Na 5.ª Aparição de Nossa Senhora – no dia 13 de Setembro de 1917 – como das outras vezes, uma série de fenómenos atmosféricos foram observados pelas pessoas que tinham ido à Cova da Iria. Calcula-se que estavam presentes entre quinze a vinte mil pessoas.

De súbito, aconteceu: o refrescar da atmosfera; o empalidecer do Sol, até ao ponto de se verem as estrelas; uma espécie de chuva, como que de pétalas ou flocos de neve, que desapareciam antes de pousarem na terra.
Desta vez, foi visto um globo luminoso, que se movia lenta e majestosamente no céu, de um lado para o outro, e finalmente em sentido contrário.

Os três Pastorinhos notaram, como de costume, o reflexo de uma luz, e, a seguir, viram Nossa Senhora sobre a azinheira...

Nossa Senhora:
«Continuem a rezar o Terço, para alcançarem o fim da guerra.
Em Outubro virá também: Nosso Senhor, Nossa Senhora das Dores e do Carmo, e São José com o Menino Jesus, para abençoarem o Mundo.
Deus está contente com os vossos sacrifícios, mas não quer que durmais com a corda; trazei-a só durante o dia».
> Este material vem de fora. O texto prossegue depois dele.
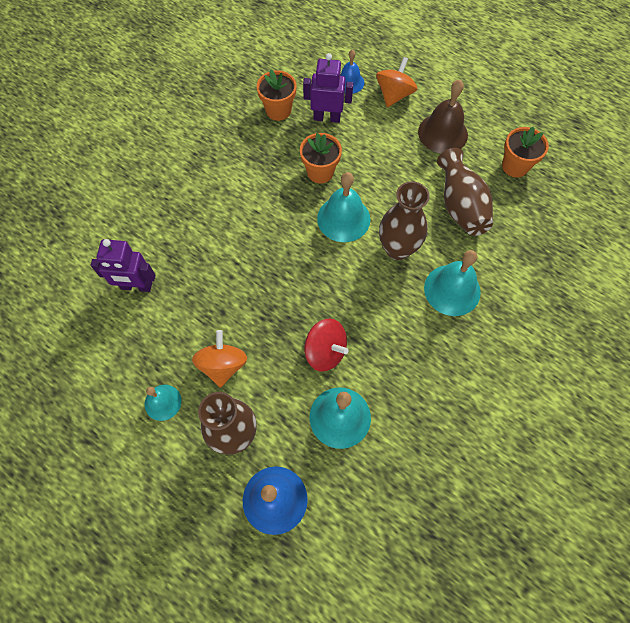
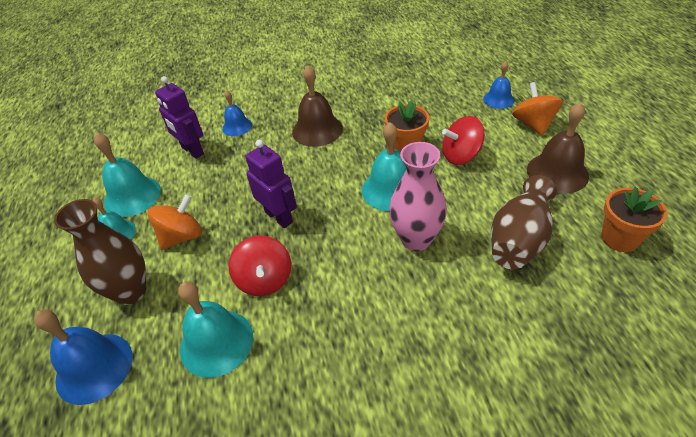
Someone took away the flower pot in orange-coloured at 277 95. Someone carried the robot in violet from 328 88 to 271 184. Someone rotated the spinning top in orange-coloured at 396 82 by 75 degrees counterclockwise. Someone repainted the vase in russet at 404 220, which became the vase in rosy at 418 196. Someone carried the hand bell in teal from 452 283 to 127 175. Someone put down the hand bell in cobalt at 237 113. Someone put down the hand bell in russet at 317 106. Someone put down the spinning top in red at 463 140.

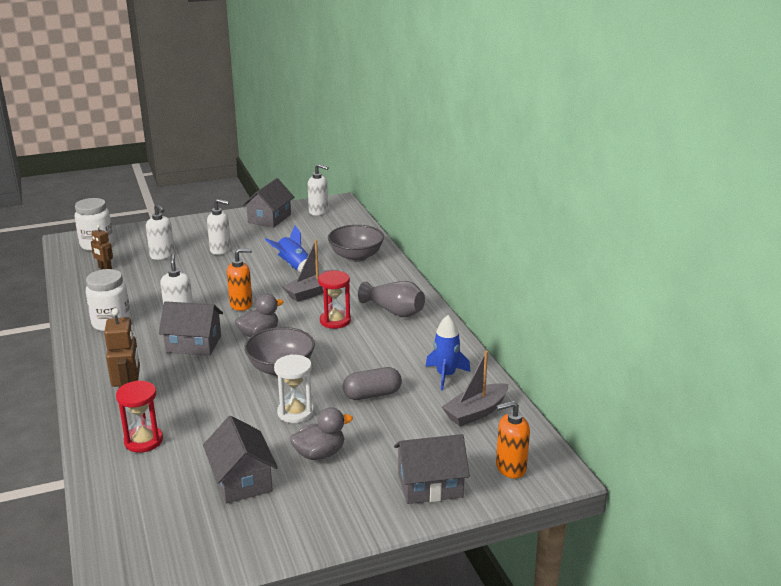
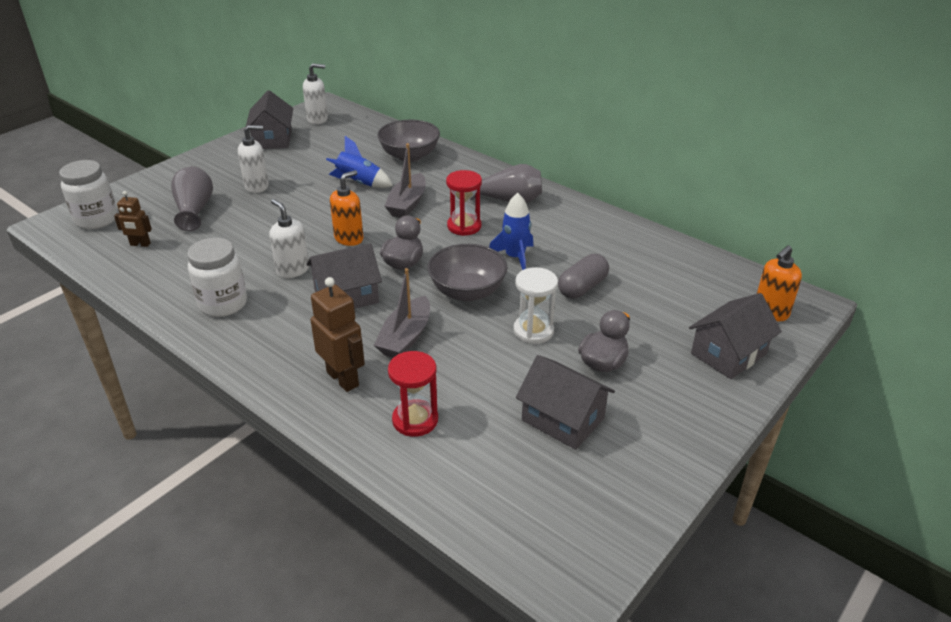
Someone swapped the soap pump in pure white at 160 232 for the vase in ash-grey at 192 198. Someone carried the rocket in cobalt from 448 353 to 511 231. Someone carried the sailboat in ash-grey from 475 388 to 402 313.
Lúcia: «Há pessoas que me têm lembrado para pedir-Lhe graças, como a cura de alguns doentes, de um surdo-mudo...»

Nossa Senhora:«Sim, alguns curarei, outros não.
Em Outubro farei um milagre, para que todos acreditem»...

Ditas estas palavras, a Nossa Senhora começou a elevar-se, e desapareceu como de costume.